Victor De La Serna, bookings director at Spanish event producers Elrow, explains that the audience experience is their top priority, regardless of context: “For us, it is simple, it needs to be a sensory explosion all around you from the moment you cross the front door. It doesn’t matter if it’s 500, 5,000 or 25,000 people, you need to make it work.”

And Elrow is famous for making it work. Their immersive parties include elaborate themed set designs, performers, props, and plenty of surprises. The ‘confetti kings’ recently took over the Albert Hall in Manchester for a Bollywood-themed party, (though their depiction of Hindu deity Shiva enjoying a smoke and a drink caused some controversy), while their closing party at Space Ibiza is famous for its ‘inflatable madness’, hyper-euphoria and, of course, confetti.

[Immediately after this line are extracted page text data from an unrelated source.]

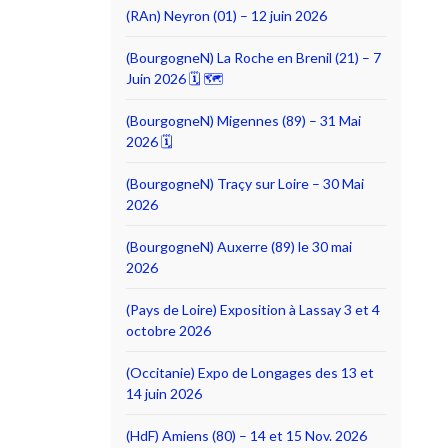
(RAn) Neyron (01) – 12 juin 2026
(BourgogneN) La Roche en Brenil (21) – 7
Juin 2026 🗓 🗺
(BourgogneN) Migennes (89) – 31 Mai
2026 🗓
(BourgogneN) Traçy sur Loire – 30 Mai
2026
(BourgogneN) Auxerre (89) le 30 mai
2026
(Pays de Loire) Exposition à Lassay 3 et 4
octobre 2026
(Occitanie) Expo de Longages des 13 et
14 juin 2026
(HdF) Amiens (80) – 14 et 15 Nov. 2026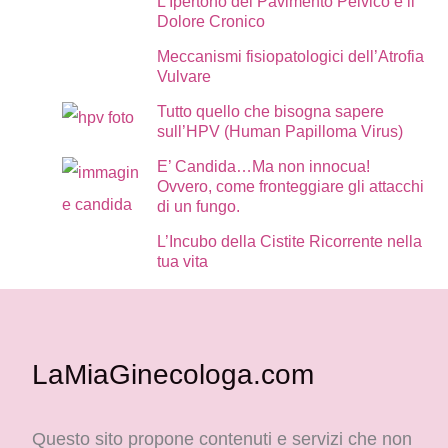
L’Ipertono del Pavimento Pelvico e il
Dolore Cronico
Meccanismi fisiopatologici dell’Atrofia
Vulvare
Tutto quello che bisogna sapere
sull’HPV (Human Papilloma Virus)
E’ Candida…Ma non innocua!
Ovvero, come fronteggiare gli attacchi
di un fungo.
L’Incubo della Cistite Ricorrente nella
tua vita
LaMiaGinecologa.com
Questo sito propone contenuti e servizi che non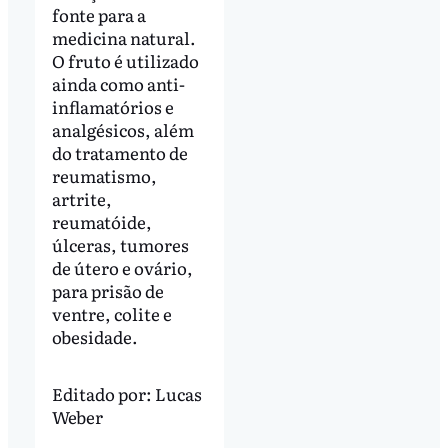
fonte para a
medicina natural.
O fruto é utilizado
ainda como anti-
inflamatórios e
analgésicos, além
do tratamento de
reumatismo,
artrite,
reumatóide,
úlceras, tumores
de útero e ovário,
para prisão de
ventre, colite e
obesidade.
Editado por:
Lucas
Weber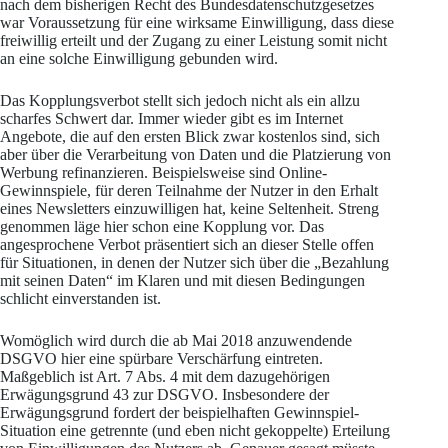
nach dem bisherigen Recht des Bundesdatenschutzgesetzes
war Voraussetzung für eine wirksame Einwilligung, dass diese
freiwillig erteilt und der Zugang zu einer Leistung somit nicht
an eine solche Einwilligung gebunden wird.
Das Kopplungsverbot stellt sich jedoch nicht als ein allzu
scharfes Schwert dar. Immer wieder gibt es im Internet
Angebote, die auf den ersten Blick zwar kostenlos sind, sich
aber über die Verarbeitung von Daten und die Platzierung von
Werbung refinanzieren. Beispielsweise sind Online-
Gewinnspiele, für deren Teilnahme der Nutzer in den Erhalt
eines Newsletters einzuwilligen hat, keine Seltenheit. Streng
genommen läge hier schon eine Kopplung vor. Das
angesprochene Verbot präsentiert sich an dieser Stelle offen
für Situationen, in denen der Nutzer sich über die „Bezahlung
mit seinen Daten“ im Klaren und mit diesen Bedingungen
schlicht einverstanden ist.
Womöglich wird durch die ab Mai 2018 anzuwendende
DSGVO hier eine spürbare Verschärfung eintreten.
Maßgeblich ist Art. 7 Abs. 4 mit dem dazugehörigen
Erwägungsgrund 43 zur DSGVO. Insbesondere der
Erwägungsgrund fordert der beispielhaften Gewinnspiel-
Situation eine getrennte (und eben nicht gekoppelte) Erteilung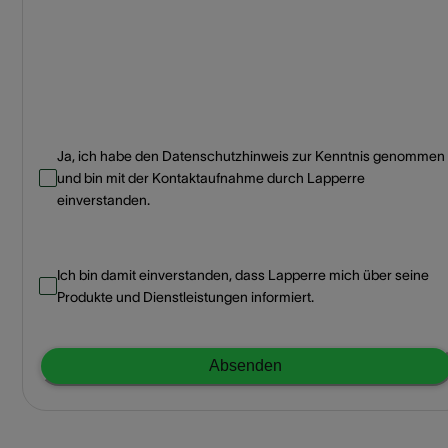
Ja, ich habe den Datenschutzhinweis zur Kenntnis genommen
und bin mit der Kontaktaufnahme durch Lapperre
einverstanden.
Ich bin damit einverstanden, dass Lapperre mich über seine
Produkte und Dienstleistungen informiert.
Absenden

“All of the pieces we produce seek an emotional response – laughter and fun! When people go out to party, one of the main things they need is to escape,” Victor explains. “You escape from work, from real life, from troubles, from being tired, to feel like someone different, to feel free and uninhibited, to lose yourself in the music, with the performers, with random people you just met. That’s the magic of it; for x amount of hours, you can be whoever you want to be, and it’s our responsibility to bring you that experience the best way possible.” 

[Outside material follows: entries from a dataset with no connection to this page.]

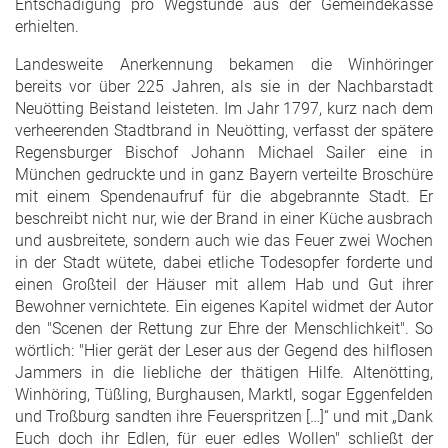
Entschädigung pro Wegstunde aus der Gemeindekasse
erhielten.
Landesweite Anerkennung bekamen die Winhöringer
bereits vor über 225 Jahren, als sie in der Nachbarstadt
Neuötting Beistand leisteten. Im Jahr 1797, kurz nach dem
verheerenden Stadtbrand in Neuötting, verfasst der spätere
Regensburger Bischof Johann Michael Sailer eine in
München gedruckte und in ganz Bayern verteilte Broschüre
mit einem Spendenaufruf für die abgebrannte Stadt. Er
beschreibt nicht nur, wie der Brand in einer Küche ausbrach
und ausbreitete, sondern auch wie das Feuer zwei Wochen
in der Stadt wütete, dabei etliche Todesopfer forderte und
einen Großteil der Häuser mit allem Hab und Gut ihrer
Bewohner vernichtete. Ein eigenes Kapitel widmet der Autor
den "Scenen der Rettung zur Ehre der Menschlichkeit". So
wörtlich: "Hier gerät der Leser aus der Gegend des hilflosen
Jammers in die liebliche der thätigen Hilfe. Altenötting,
Winhöring, Tüßling, Burghausen, Marktl, sogar Eggenfelden
und Troßburg sandten ihre Feuerspritzen […]“ und mit „Dank
Euch doch ihr Edlen, für euer edles Wollen" schließt der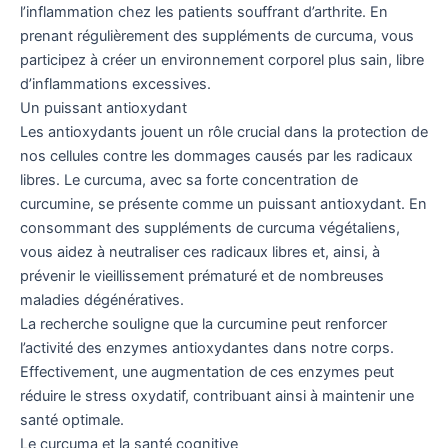
l’inflammation chez les patients souffrant d’arthrite. En
prenant régulièrement des suppléments de curcuma, vous
participez à créer un environnement corporel plus sain, libre
d’inflammations excessives.
Un puissant antioxydant
Les antioxydants jouent un rôle crucial dans la protection de
nos cellules contre les dommages causés par les radicaux
libres. Le curcuma, avec sa forte concentration de
curcumine, se présente comme un puissant antioxydant. En
consommant des suppléments de curcuma végétaliens,
vous aidez à neutraliser ces radicaux libres et, ainsi, à
prévenir le vieillissement prématuré et de nombreuses
maladies dégénératives.
La recherche souligne que la curcumine peut renforcer
l’activité des enzymes antioxydantes dans notre corps.
Effectivement, une augmentation de ces enzymes peut
réduire le stress oxydatif, contribuant ainsi à maintenir une
santé optimale.
Le curcuma et la santé cognitive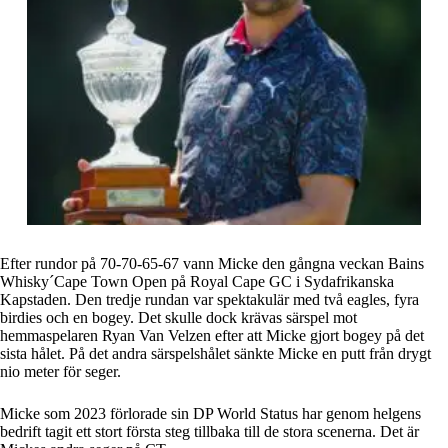
Efter rundor på 70-70-65-67 vann Micke den gångna veckan Bains
Whisky´Cape Town Open på Royal Cape GC i Sydafrikanska
Kapstaden. Den tredje rundan var spektakulär med två eagles, fyra
birdies och en bogey. Det skulle dock krävas särspel mot
hemmaspelaren Ryan Van Velzen efter att Micke gjort bogey på det
sista hålet. På det andra särspelshålet sänkte Micke en putt från drygt
nio meter för seger.
Micke som 2023 förlorade sin DP World Status har genom helgens
bedrift tagit ett stort första steg tillbaka till de stora scenerna. Det är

Veronique Cecchini is driven by a desire to co-create exquisite spaces for shared experiences in harmony with nature. A veteran of Glastonbury, The Secret Garden Party, and Shambala, Veronique is now director for the fiercely eco-friendly Meadows in The Mountains festival. Those who complete the journey to the Rhodope mountains in Bulgaria are rewarded with three days of conscious hedonism in stunning surroundings. Hidden in the forest are a treehouse nightclub, giant wooden pods for chilling out, and a wooden Viking ship festooned with fairy lights. The timber shacks, art installations, and staging are all sustainably sourced from the surrounding forests. Revelers are encouraged to bring their own drinking containers, smokers their own portable ashtrays, and the tickets are limited to 2,000.

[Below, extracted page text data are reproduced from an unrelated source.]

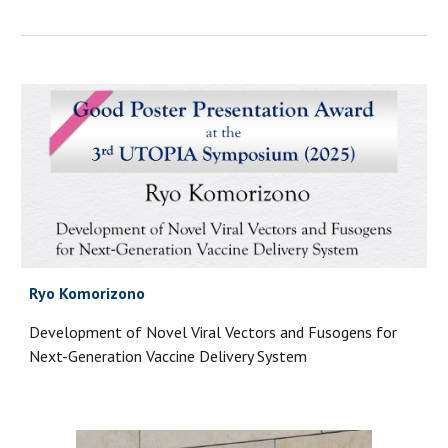
Ryo Komorizono
Development of Novel Viral Vectors and Fusogens for
Next-Generation Vaccine Delivery System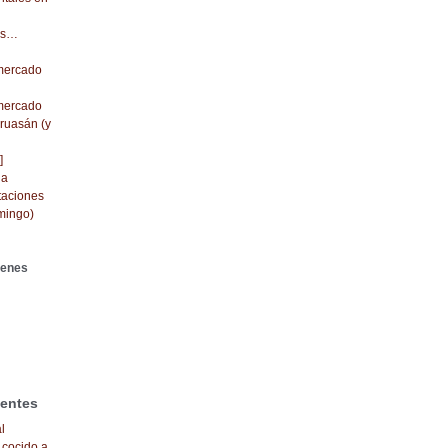
dos…
 mercado
 mercado
cruasán (y
]
da
taciones
mingo)
genes
ientes
l
 cocido a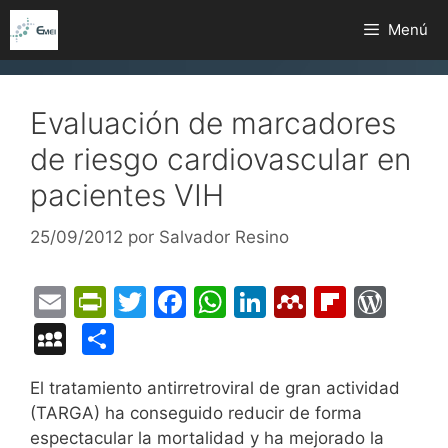
Saltar
Menú
al
contenido
Evaluación de marcadores
de riesgo cardiovascular en
pacientes VIH
25/09/2012
por
Salvador Resino
E
Pr
T
F
W
Li
M
Fl
W
m
in
w
a
h
n
e
ip
or
M
C
ai
tF
itt
c
at
k
n
b
d
y
o
El tratamiento antirretroviral de gran actividad
l
ri
er
e
s
e
d
o
Pr
S
m
(TARGA) ha conseguido reducir de forma
e
b
A
dI
el
ar
e
p
p
espectacular la mortalidad y ha mejorado la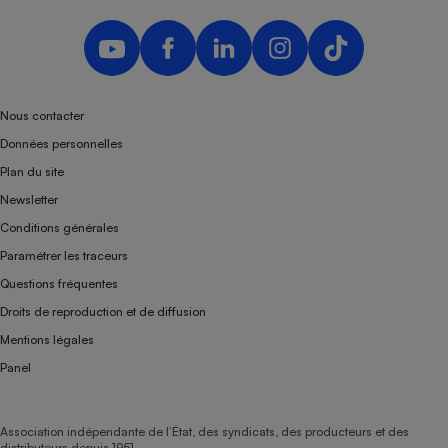
Téléphone mobile -
Smartphone
Plaque de cuisson à
induction
Nous contacter
Données personnelles
Climatiseur -
Ventilateur
Plan du site
Newsletter
Antivirus
Conditions générales
Paramétrer les traceurs
Climatiseur -
Ventilateur
Questions fréquentes
Droits de reproduction et de diffusion
Mentions légales
Panel
Association indépendante de l’État, des syndicats, des producteurs et des
distributeurs depuis 1951.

Veronique and team ensure that their installations are created with respect for the mountain and the villagers who live there: “Year on year, we maintain and develop our previous installations whilst creating new ones. One year we arrived on site to find that our Birds Nest Sunrise Stage had been overtaken with ivy and wild flowers – it was stunningly beautiful and we just left it like that.”

Meadow In the Mountains – photo Jack Pasco


Although the Block9 projects have grown in scale, complexity and spectacle, their motivation remains the same. Stephen shares their philosophy with a shamanic zeal: “Our work is a celebration of being alive despite, or maybe because of, all the shit we have to deal with in our day-to-day routines. We’re all so tied up ‘surviving’. Birth, school, work, death – it’s good to have some fucking distractions! Even better if those distractions can be meaningful in some way. We’re trying to create spaces that bring music, art and people together to create magical temporary moments in their lives – moments where they get to experience something new, visceral and exciting. We like to put people near the edge of where they are comfortable and hope that they take something from that, and we hope that Block 9 might have a positive lasting impact on their lives. The idea of a powerful shared experience is at the centre of what we do.”

I feel that Alan Watts would approve of these sentiments. Maybe Alan’s spirit will visit the NYC Downlow at Glastonbury this summer, leading the dancefloor at 3 am on Saturday night, and helping the Block9 crew celebrate ten epic years – or maybe at Burning Man, Meadows in The Mountains, Coachella or Elrow. Maybe you too will be there, celebrating the joy of life itself, gloriously free to shine your light with like-minded souls, unconcerned with the problems and pressures of the world for a beautiful, transient moment.